SOUL’s perspective, however, is based on an alternative money-making scheme: its “Protect Ihumātao” website proposes transforming the site into a “cultural, heritage and ecotourism location,” with “social enterprise, local employment and sustainability initiatives.”

Newton has praised, in particular, “the leadership of Tariana Turia,” a former Maori Party leader who called for Ardern’s government to buy the site off Fletcher. The Maori Party was part of the 2008–2017 conservative National Party’s coalition government, supporting its brutal austerity measures, including job cuts, an increase to the goods and services tax, and the privatisation of housing and power companies, in exchange for policies to benefit Maori businesses.

Mana leader Hone Harawira, according to some reports, is playing a major role in behind-the-scenes negotiations over Ihumātao. Mana has been falsely promoted as “left wing” by the Unite union and the pseudo-lefts, on the basis of racial identity politics. In reality Harawira, who split from the Maori Party in 2010, is equally right-wing.

Harawira entered the Ihumātao protest campsite on July 28 accompanying Brian and Hannah Tamaki, leaders of the fundamentalist Destiny Church. The Tamakis recently founded a far-right, anti-Muslim and anti-immigrant party, with support from Mana.
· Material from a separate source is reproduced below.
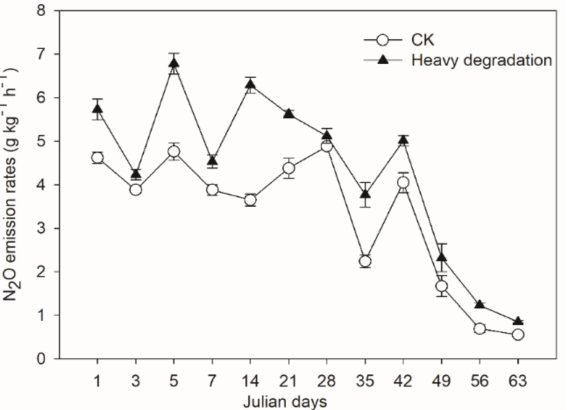
Figure 2. N 2 O emission rates in heavily degraded and control meadows from 1 to 63 days of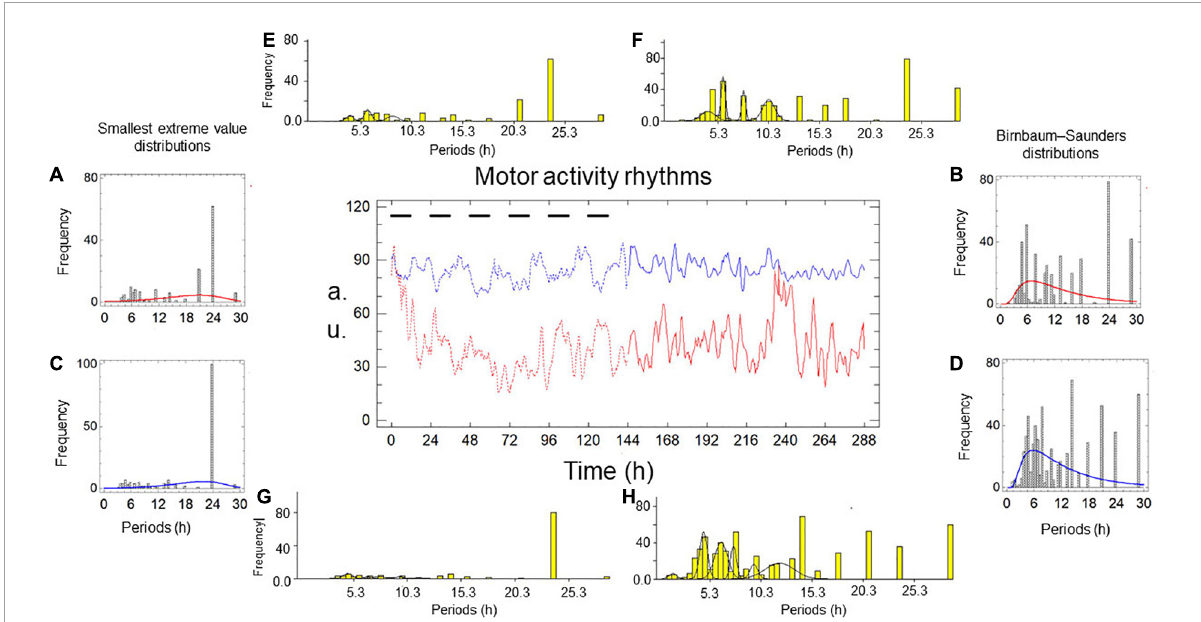
FIGURE2 Motor activity rhythms of the chelipeds of a crayfish under entrainment and during freerunning. In the central graph, the independent variable is time, measured in hours; the dependent variable is the amount of spontaneous activity, measured in arbitrary units (a.u.). The black bars represent the dark phase of the dark-light cycle. The record from the left cheliped (Lc) is the red line, and the record from the right cheliped (Rc) is the blue line. The broken lines represent the entrained rhythms (En) under dark-light cycles (DL, 12:12) for 6 days, and the solid lines represent the freerunning rhythms (Fr) under constant light (LL) for another 6 days. Panels A–D are periodograms and models of the probability distributions. Panels E–H are periodograms and Gaussian components.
Matthew Tukaki from the Maori Council, a state-funded organisation representing tribal business interests, openly declared that the proposed housing development showed the need to slash immigration. He told TVNZ on July 29: “If we can’t afford to house current New Zealanders, if we can’t afford the current health system, if we can’t afford food for our children… why are we increasingly bringing even more people in?”
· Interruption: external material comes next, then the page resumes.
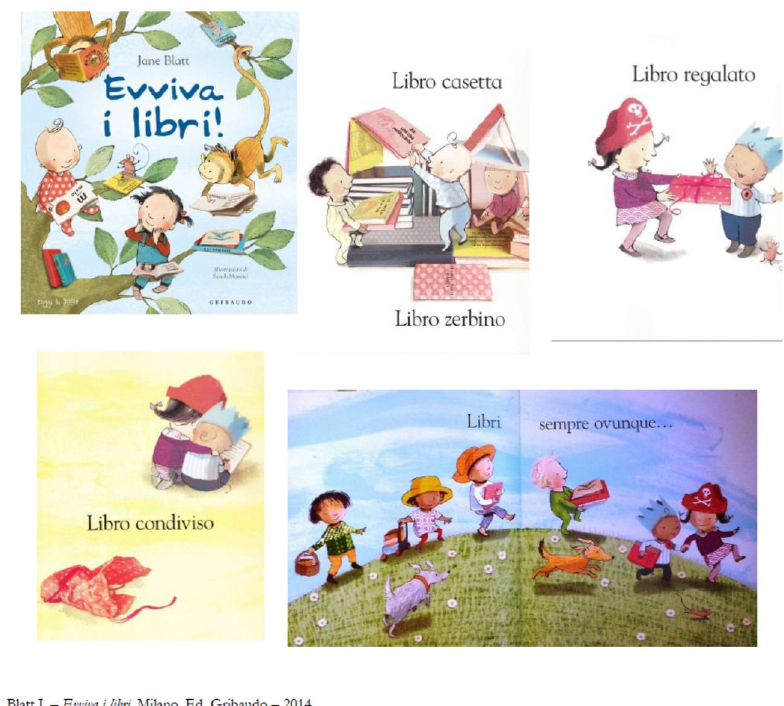
Figure A3. Blatt J.— Evviva i libri. Milano, Ed.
Tukaki has also pointed to one of the underlying mercenary aims of Maori nationalist leaders. Speaking on Radio NZ on August 6, he warned of more protests and occupations, unless the law is changed so that privately-owned land can be acquired by the government and given to Maori tribes. The Treaty of Waitangi process currently only allows tribes to receive cash and publicly-owned assets from the government.

Since the 1990s successive Labour and National-led governments have doled out hundreds of millions of dollars in Treaty settlements, ostensibly as redress for the crimes of colonialism. These payments have been invested in lucrative businesses, including fisheries, forestry, property development and tourism.

As the Ihumātao protest erupted, the Tainui tribe’s business arm announced plans to build a new $150 million luxury hotel at Auckland Airport. Tainui currently controls $1.06 billion in assets, built up from its original $190 million 1995 Treaty settlement.

Treaty settlements have entrenched poverty and class oppression. Maori workers remain among the most exploited sections of the population, with twice the overall rate of unemployment, much higher rates of preventable disease, and lower life expectancy. Wealth inequality within the Maori population is twice as high as the general population.

Whatever the immediate outcome of negotiations over Ihumātao, the WSWS warns that the working class can only defend its social and democratic rights—including the protection of historically significant sites from corporate profiteers—by fighting for public ownership and a workers’ government, in opposition to the Maori nationalists.

Workers must decisively reject this nationalist and race-based politics, which is promoted in one form or another by all the established parties to prevent the development of a conscious socialist movement uniting workers within New Zealand and internationally.